Create new opportunities to capture and react to patients’ views and experiences about medicines. The current opportunity to report suspected adverse drug reactions through the Yellow Card Scheme needs greater use and a higher profile. We need to explore other options to report – for example developing a patient formulary and using initiatives like healthtalkonline.
The Expert Patients Programme should explore how it could further develop expert medicine users to provide support and advice to people about their medicines.
To build further on existing achievements, more sustained effort needs to go into the quality and design of medicine information leaflets, addressing a range of needs, and using a range of formats and approaches – including exploiting opportunities offered by new communication tools.
Recommendations for service improvement
GP consortia in collaboration with local networks of pharmacists, nurses and other healthcare professionals should introduce a proactive system of aftercare to allow patients to be contacted in the first few weeks after starting a new medicine. Some people may need longer-term support. We welcome the planned introduction of the Department of Health’s ‘new medicines service’ which may be an opportunity to improve the management of medicines use.
Every GP practice in the country should have access to a local pharmacist adviser, to whom they can refer patients with medication problems, and who can be used as a source of advice for both patients and GPs on medication related issues.
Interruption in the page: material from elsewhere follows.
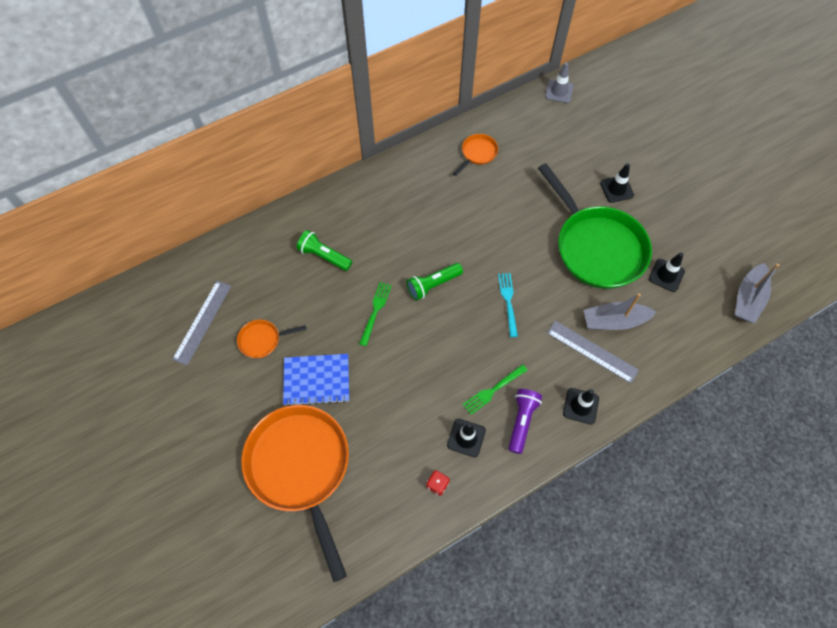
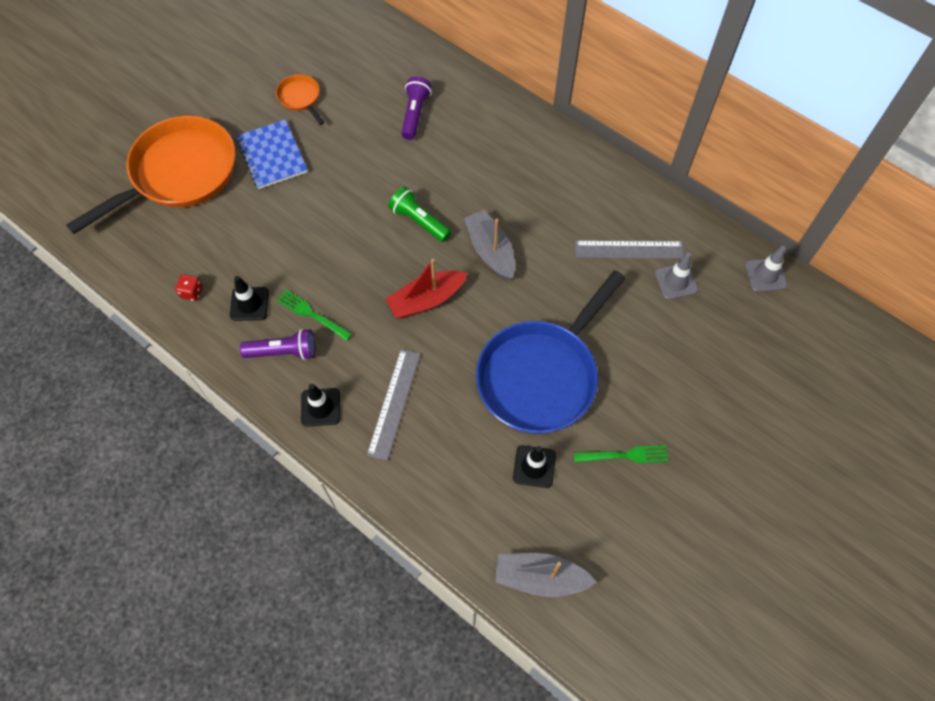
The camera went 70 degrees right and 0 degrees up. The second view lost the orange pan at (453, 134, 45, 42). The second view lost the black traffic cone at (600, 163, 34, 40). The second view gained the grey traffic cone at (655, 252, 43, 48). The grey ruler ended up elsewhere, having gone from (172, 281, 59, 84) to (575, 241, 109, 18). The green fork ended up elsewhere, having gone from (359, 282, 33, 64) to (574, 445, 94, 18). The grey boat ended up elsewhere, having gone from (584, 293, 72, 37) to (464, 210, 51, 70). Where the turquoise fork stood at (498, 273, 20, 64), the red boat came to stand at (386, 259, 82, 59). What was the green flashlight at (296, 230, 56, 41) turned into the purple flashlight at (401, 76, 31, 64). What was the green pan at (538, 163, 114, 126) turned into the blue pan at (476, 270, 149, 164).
Patients should control access to their care record and, if they wish, allow pharmacists and other healthcare professionals to access and input into their electronic NHS patient record.
There should be a better use of information technology in general practices to assist the public in requesting and obtaining prescriptions.
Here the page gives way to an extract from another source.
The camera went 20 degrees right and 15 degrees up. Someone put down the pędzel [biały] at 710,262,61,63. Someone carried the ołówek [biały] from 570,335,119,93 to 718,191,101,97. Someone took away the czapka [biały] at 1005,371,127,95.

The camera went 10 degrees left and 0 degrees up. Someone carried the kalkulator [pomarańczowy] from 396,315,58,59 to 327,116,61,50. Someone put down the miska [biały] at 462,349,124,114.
Recommendations for improving research for the benefit of the public
Reporting guidelines on patient and public involvement in medicines research should be developed to: improve standards of reporting of patient and public involvement (PPI); strengthen the evidence base for PPI in medicines research; and encourage its inclusion in research design and conduct. These guidelines should be primarily aimed at scientists writing up their research for publication or involved in peer review, and at academic journals.
Health departments across the UK should collaborate and fund initiatives to improve public awareness and understanding of the importance and role of research in delivering quality care. We would like to see public involvement in health research extended to include their involvement in the development of new medicines.
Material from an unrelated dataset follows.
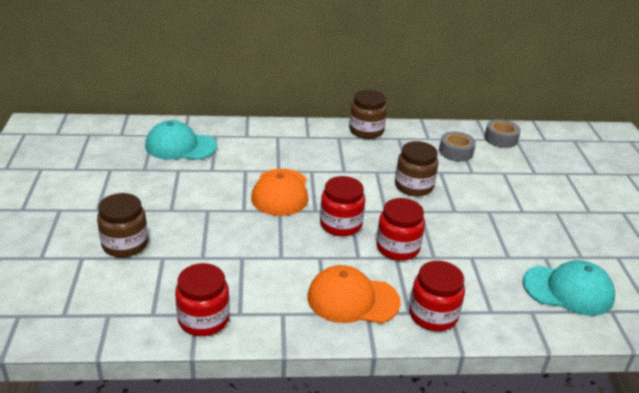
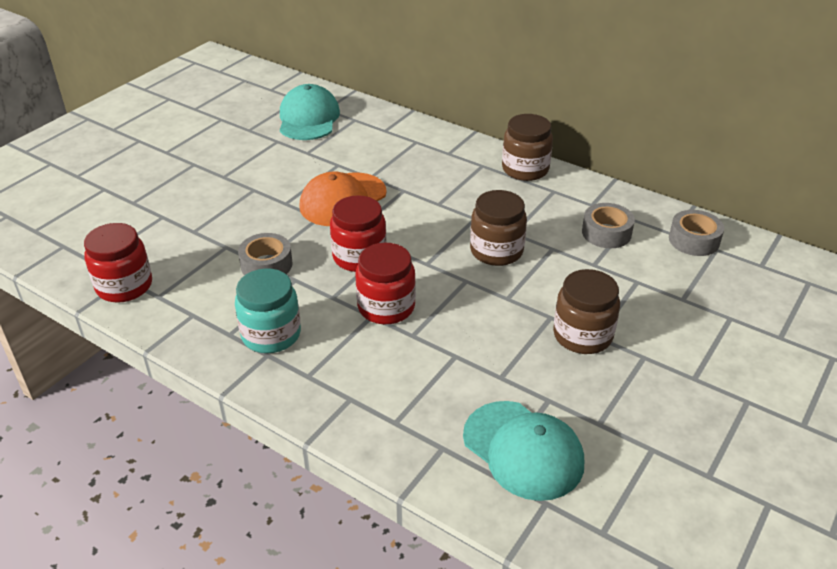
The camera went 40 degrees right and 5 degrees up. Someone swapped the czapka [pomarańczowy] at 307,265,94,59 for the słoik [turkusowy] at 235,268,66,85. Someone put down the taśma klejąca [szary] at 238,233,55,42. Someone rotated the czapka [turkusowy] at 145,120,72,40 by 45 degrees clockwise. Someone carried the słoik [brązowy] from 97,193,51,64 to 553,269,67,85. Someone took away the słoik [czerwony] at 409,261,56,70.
The new National Institute for Health Research (NIHR) School for Public Health Research and NIHR Policy Research Unit on Behaviour and Health to be established as part of the government’s white paper proposals on public health should investigate public health-orientated approaches to the use of medicines, alongside conventional applications of pharmaceutical technologies.
Regulatory approaches should also support consideration of the population benefits of medicines use. The outcomes of regulatory decisions should be evaluated in terms of population health benefit, together with an evaluation of the acceptability of such an approach to the public.